The customs debate is central to the question of border between Northern Ireland and the Republic, with supporters of a customs union saying anything else will mean checks and a “hard border”.

But Arlene Foster, who leads the Democratic Unionist Party, said a “free flow” of trade did not require a customs union, adding that a border was already in place between the two different jurisdictions.

However, some pro-EU Tories are still pushing for much closer economic ties to the EU.
Asked about Mr Rees-Mogg and other Brexiteers, former education secretary Nicky Morgan told Pienaar’s Politics on BBC Radio 5 live people who “shout loudest” did not necessarily represent the majority of Conservatives.

She said Tory rebels on her side of the debate would be prepared to defy the party whip in key votes “in the national interest” but that the MPs who were “sabre-rattling about leadership” were those who wanted “the hardest of hard Brexits”.
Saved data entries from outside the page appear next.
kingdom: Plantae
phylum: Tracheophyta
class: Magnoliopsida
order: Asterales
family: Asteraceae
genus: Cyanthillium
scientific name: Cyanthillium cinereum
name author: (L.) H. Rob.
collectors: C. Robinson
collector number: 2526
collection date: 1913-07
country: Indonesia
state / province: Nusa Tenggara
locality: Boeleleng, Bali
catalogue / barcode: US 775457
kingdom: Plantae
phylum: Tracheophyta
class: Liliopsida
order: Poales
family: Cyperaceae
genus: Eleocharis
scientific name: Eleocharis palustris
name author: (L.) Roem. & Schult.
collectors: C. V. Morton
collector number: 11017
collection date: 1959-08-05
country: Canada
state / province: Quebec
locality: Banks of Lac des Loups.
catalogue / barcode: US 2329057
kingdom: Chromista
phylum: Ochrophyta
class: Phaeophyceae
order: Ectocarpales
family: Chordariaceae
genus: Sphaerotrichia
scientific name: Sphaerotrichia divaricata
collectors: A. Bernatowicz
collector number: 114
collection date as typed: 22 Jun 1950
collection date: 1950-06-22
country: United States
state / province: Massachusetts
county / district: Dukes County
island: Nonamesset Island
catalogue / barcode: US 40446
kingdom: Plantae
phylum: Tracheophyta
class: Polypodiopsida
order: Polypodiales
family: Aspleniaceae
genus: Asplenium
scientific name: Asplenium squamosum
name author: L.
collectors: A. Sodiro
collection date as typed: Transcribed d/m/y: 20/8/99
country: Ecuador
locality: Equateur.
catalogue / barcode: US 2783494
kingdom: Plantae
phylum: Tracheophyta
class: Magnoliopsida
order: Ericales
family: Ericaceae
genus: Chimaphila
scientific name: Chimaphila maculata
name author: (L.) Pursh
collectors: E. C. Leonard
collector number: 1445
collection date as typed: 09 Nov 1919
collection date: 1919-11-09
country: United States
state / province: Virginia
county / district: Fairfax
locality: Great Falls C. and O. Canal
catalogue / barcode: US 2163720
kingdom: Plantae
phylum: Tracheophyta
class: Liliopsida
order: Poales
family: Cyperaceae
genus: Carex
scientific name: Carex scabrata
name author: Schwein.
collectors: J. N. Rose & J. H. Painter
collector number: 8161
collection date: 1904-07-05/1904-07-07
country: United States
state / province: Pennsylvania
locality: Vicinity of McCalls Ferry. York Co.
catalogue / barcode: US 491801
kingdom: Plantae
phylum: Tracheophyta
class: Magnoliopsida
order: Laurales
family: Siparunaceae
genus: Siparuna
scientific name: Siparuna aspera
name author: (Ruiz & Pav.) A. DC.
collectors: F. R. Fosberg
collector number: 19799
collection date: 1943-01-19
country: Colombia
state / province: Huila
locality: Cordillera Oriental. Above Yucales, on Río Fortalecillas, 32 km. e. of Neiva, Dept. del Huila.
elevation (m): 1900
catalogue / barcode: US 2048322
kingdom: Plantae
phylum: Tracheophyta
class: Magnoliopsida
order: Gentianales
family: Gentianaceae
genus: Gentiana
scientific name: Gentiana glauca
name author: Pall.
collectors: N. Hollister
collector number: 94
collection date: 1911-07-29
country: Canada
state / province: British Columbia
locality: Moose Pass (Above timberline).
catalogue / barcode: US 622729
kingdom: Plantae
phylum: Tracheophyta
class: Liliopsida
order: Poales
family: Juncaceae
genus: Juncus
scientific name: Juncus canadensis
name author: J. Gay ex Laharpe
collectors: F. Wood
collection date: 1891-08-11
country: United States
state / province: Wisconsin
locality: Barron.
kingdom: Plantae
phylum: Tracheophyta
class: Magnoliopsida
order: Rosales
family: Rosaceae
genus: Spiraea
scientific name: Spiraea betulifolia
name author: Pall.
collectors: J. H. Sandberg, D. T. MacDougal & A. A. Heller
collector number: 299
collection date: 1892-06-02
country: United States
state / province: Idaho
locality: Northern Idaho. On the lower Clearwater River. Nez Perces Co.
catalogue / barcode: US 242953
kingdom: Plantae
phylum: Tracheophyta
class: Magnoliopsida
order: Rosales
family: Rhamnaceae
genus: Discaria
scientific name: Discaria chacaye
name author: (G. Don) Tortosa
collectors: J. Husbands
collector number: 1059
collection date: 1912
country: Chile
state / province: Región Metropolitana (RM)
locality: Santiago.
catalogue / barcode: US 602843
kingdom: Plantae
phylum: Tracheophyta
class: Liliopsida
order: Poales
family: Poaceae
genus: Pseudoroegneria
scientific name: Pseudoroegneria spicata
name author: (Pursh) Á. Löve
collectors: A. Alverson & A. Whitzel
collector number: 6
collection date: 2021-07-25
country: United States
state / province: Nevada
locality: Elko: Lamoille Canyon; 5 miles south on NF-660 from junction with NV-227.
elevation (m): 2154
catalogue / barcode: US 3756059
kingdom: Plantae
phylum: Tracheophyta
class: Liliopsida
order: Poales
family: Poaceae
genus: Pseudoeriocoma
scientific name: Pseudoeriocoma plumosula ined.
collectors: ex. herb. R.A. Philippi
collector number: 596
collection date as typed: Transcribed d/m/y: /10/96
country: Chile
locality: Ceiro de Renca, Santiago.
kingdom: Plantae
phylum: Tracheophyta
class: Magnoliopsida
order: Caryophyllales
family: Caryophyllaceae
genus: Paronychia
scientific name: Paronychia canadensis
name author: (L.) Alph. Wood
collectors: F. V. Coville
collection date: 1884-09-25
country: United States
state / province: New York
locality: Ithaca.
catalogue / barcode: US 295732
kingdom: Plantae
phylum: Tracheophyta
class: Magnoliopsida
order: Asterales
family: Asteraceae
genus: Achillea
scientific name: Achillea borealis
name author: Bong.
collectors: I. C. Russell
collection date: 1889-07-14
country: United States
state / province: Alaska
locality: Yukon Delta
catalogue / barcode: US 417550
And ex-business minister Anna Soubry told The Sunday Politics Mrs May had to “see off” those who operate a “party within a party” who do not represent “the country at large”.
“These are ideologues,” she added.

The CBI welcomed Mr Clark’s commitment to “frictionless” trade, saying the customs union should remain in place “unless and until an alternative is ready and workable”.

Labour Brexit splits

Labour, meanwhile, faced criticism of its position on Brexit from pro-EU voices in the party.
The leadership was accused of “complete cowardice” by Labour peer Lord Alli for not supporting a Lords amendment aimed at keeping the UK within the European Economic Area (EEA), like Norway, after Brexit.

EEA members get access to the single market – with free movement of people, goods, service and money – without being EU members.

But shadow international trade secretary Barry Gardiner said such an arrangement would reduce the UK to being a “rule taker” without a seat at the table when decisions on regulations are made.

Labour says it would seek to draw up a new customs union with the EU after Brexit, and would try to persuade Brussels to change the rules and allow it to strike deals around the world.

Shadow chancellor John McDonnell told the Marr show that despite the criticism, the party had not lost votes by not being “anti-Brexit” or “trying to reverse the referendum”.
“What people want is a traditional British compromise,” he said.

“Respect the referendum result, but get the best deal you can to protect our economy and protect our jobs.